Source data:
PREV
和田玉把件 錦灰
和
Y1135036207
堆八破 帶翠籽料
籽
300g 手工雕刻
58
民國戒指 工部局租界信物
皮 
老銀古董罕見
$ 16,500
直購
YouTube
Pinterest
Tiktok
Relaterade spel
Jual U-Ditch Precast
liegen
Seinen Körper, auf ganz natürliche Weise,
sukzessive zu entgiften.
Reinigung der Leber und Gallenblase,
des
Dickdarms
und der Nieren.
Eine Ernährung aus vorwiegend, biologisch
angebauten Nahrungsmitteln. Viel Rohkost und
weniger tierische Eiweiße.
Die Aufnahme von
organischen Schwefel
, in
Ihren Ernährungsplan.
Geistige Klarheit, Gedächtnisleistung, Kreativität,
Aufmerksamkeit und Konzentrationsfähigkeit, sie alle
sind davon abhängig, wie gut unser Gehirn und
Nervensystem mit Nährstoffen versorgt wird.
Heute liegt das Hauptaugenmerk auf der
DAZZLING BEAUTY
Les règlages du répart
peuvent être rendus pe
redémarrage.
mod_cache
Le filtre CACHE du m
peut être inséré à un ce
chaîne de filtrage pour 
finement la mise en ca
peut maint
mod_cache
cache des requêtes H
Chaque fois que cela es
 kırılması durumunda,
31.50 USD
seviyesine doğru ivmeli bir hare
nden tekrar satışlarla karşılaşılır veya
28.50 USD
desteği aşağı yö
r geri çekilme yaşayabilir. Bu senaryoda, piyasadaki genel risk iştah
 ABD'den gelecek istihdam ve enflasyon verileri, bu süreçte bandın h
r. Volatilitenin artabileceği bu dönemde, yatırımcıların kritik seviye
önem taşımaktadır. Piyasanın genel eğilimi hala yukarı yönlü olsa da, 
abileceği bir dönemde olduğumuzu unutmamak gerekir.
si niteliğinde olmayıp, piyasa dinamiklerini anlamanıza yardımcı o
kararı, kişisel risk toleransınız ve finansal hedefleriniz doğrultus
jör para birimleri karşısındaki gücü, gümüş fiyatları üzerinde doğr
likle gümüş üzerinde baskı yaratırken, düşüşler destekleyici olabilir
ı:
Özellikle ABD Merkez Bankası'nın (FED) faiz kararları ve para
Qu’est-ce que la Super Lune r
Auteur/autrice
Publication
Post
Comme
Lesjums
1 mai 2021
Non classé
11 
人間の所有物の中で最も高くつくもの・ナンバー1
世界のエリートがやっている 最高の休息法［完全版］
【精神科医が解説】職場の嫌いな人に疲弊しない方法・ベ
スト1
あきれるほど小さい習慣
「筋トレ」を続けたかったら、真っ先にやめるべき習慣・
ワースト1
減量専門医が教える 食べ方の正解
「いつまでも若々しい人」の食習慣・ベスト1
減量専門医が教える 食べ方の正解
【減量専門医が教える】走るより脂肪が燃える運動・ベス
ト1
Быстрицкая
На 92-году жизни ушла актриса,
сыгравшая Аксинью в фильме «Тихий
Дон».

The task -
Return all the data above once more, precisely as given.

Answer to the problem -
PREV
和田玉把件 錦灰
和
Y1135036207
堆八破 帶翠籽料
籽
300g 手工雕刻
58
民國戒指 工部局租界信物
皮 
老銀古董罕見
$ 16,500
直購
YouTube
Pinterest
Tiktok
Relaterade spel
Jual U-Ditch Precast
liegen
Seinen Körper, auf ganz natürliche Weise,
sukzessive zu entgiften.
Reinigung der Leber und Gallenblase,
des
Dickdarms
und der Nieren.
Eine Ernährung aus vorwiegend, biologisch
angebauten Nahrungsmitteln. Viel Rohkost und
weniger tierische Eiweiße.
Die Aufnahme von
organischen Schwefel
, in
Ihren Ernährungsplan.
Geistige Klarheit, Gedächtnisleistung, Kreativität,
Aufmerksamkeit und Konzentrationsfähigkeit, sie alle
sind davon abhängig, wie gut unser Gehirn und
Nervensystem mit Nährstoffen versorgt wird.
Heute liegt das Hauptaugenmerk auf der
DAZZLING BEAUTY
Les règlages du répart
peuvent être rendus pe
redémarrage.
mod_cache
Le filtre CACHE du m
peut être inséré à un ce
chaîne de filtrage pour 
finement la mise en ca
peut maint
mod_cache
cache des requêtes H
Chaque fois que cela es
 kırılması durumunda,
31.50 USD
seviyesine doğru ivmeli bir hare
nden tekrar satışlarla karşılaşılır veya
28.50 USD
desteği aşağı yö
r geri çekilme yaşayabilir. Bu senaryoda, piyasadaki genel risk iştah
 ABD'den gelecek istihdam ve enflasyon verileri, bu süreçte bandın h
r. Volatilitenin artabileceği bu dönemde, yatırımcıların kritik seviye
önem taşımaktadır. Piyasanın genel eğilimi hala yukarı yönlü olsa da, 
abileceği bir dönemde olduğumuzu unutmamak gerekir.
si niteliğinde olmayıp, piyasa dinamiklerini anlamanıza yardımcı o
kararı, kişisel risk toleransınız ve finansal hedefleriniz doğrultus
jör para birimleri karşısındaki gücü, gümüş fiyatları üzerinde doğr
likle gümüş üzerinde baskı yaratırken, düşüşler destekleyici olabilir
ı:
Özellikle ABD Merkez Bankası'nın (FED) faiz kararları ve para
Qu’est-ce que la Super Lune r
Auteur/autrice
Publication
Post
Comme
Lesjums
1 mai 2021
Non classé
11 
人間の所有物の中で最も高くつくもの・ナンバー1
世界のエリートがやっている 最高の休息法［完全版］
【精神科医が解説】職場の嫌いな人に疲弊しない方法・ベ
スト1
あきれるほど小さい習慣
「筋トレ」を続けたかったら、真っ先にやめるべき習慣・
ワースト1
減量専門医が教える 食べ方の正解
「いつまでも若々しい人」の食習慣・ベスト1
減量専門医が教える 食べ方の正解
【減量専門医が教える】走るより脂肪が燃える運動・ベス
ト1
Быстрицкая
На 92-году жизни ушла актриса,
сыгравшая Аксинью в фильме «Тихий
Дон».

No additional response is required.